__Aim__:
Say how many lines in the items below contain the string "part". Give only the number.

__Extracted material__:

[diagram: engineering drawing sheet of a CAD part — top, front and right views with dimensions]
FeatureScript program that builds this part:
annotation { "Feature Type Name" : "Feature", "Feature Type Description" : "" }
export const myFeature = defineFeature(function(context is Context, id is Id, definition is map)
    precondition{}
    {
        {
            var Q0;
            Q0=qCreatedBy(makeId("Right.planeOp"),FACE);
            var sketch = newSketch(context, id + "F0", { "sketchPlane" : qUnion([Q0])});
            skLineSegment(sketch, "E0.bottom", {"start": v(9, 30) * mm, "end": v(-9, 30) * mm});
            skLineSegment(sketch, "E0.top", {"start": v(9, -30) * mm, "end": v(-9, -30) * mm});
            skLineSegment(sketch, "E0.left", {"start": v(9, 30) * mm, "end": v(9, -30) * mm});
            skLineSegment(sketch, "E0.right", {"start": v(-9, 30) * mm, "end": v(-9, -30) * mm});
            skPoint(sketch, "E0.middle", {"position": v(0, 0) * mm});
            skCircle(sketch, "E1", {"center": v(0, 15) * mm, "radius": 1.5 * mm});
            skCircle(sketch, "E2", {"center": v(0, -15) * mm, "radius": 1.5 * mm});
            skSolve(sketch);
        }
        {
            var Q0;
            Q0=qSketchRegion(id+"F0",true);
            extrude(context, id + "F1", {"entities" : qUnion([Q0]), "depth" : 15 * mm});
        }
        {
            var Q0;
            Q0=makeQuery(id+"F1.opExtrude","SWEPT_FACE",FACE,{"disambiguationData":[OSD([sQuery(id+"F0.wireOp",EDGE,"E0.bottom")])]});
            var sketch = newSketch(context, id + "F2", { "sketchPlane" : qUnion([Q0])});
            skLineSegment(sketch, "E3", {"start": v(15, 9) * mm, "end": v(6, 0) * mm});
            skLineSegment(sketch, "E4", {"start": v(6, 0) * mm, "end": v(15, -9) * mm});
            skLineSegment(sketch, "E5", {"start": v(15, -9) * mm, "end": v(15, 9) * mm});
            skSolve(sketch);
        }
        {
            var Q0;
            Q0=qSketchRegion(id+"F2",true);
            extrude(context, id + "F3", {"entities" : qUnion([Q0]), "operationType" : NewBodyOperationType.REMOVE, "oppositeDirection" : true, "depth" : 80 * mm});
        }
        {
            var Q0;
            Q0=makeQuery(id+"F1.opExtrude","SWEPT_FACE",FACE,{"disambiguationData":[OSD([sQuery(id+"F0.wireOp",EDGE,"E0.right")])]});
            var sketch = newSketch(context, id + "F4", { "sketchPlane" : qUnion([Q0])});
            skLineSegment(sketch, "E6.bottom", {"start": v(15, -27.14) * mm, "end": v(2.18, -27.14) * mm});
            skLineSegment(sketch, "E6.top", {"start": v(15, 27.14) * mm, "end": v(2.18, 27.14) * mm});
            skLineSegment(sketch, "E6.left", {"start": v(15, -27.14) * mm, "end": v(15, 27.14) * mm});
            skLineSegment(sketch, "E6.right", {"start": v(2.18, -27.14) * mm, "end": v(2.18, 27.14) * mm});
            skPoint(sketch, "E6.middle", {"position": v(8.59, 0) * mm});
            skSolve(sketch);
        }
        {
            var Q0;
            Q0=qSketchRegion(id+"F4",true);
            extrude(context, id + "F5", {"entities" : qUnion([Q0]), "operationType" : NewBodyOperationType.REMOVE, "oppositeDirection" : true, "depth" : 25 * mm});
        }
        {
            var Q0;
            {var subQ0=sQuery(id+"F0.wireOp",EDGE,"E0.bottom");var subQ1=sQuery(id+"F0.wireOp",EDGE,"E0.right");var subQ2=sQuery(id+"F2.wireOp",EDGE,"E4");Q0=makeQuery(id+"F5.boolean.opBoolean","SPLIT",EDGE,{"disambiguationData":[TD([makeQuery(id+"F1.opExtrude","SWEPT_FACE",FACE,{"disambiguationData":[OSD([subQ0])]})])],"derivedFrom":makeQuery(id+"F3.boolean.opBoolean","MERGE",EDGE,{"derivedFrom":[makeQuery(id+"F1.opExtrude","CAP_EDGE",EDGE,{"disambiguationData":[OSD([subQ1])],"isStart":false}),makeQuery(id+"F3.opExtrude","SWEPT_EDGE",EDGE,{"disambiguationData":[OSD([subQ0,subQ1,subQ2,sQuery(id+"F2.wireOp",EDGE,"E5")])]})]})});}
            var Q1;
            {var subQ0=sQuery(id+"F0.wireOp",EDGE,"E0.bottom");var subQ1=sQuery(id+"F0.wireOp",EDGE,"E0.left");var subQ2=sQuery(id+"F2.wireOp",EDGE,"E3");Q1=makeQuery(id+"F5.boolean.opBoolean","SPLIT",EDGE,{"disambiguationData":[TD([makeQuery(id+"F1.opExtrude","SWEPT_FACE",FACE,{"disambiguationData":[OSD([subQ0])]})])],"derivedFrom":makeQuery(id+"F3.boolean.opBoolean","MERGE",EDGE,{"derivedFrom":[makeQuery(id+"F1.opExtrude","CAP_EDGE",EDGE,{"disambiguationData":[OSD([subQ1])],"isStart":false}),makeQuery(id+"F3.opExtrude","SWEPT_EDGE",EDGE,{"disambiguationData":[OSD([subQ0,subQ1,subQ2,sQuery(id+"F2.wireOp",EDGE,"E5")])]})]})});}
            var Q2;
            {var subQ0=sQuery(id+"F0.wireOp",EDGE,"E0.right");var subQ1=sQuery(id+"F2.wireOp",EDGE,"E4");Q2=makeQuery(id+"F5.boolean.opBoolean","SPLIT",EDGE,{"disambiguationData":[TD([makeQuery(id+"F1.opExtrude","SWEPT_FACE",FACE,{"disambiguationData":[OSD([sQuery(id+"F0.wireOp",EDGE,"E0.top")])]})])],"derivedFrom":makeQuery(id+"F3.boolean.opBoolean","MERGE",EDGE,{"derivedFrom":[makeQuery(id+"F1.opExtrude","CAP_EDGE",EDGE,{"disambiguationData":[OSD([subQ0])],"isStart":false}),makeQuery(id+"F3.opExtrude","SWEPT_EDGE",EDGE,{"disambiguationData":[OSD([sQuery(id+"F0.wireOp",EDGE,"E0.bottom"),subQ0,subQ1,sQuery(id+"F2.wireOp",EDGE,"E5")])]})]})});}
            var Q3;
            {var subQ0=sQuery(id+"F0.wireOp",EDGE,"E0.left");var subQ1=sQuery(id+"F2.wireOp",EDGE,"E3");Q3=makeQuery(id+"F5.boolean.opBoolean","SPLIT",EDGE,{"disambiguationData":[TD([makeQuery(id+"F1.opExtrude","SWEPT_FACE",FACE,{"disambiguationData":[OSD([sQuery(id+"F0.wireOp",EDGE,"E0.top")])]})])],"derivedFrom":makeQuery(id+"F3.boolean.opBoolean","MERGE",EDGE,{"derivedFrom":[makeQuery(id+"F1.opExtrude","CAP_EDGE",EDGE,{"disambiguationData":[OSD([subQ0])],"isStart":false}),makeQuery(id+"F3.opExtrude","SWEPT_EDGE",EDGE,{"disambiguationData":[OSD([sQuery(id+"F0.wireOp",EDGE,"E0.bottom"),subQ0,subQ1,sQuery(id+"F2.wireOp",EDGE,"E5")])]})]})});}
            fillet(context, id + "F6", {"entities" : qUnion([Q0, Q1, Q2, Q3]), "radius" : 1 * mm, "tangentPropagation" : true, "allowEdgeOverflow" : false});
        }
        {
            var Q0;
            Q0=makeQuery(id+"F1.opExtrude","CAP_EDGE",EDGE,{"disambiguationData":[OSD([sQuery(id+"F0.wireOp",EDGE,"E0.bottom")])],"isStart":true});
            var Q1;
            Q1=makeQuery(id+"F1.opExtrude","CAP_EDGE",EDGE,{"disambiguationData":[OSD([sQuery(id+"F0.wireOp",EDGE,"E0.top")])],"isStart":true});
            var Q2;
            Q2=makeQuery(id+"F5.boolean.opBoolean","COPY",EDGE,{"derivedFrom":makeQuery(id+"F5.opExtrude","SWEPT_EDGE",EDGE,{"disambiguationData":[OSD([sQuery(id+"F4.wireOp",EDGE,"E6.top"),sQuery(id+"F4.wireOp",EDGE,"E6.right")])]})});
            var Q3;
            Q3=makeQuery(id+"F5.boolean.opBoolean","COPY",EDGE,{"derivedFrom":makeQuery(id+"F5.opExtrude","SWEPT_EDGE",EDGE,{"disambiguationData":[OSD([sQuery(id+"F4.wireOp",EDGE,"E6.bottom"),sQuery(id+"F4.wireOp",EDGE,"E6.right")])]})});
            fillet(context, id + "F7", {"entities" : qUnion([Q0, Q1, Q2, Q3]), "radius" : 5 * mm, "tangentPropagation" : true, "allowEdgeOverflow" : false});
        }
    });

__Solved exercise__:
2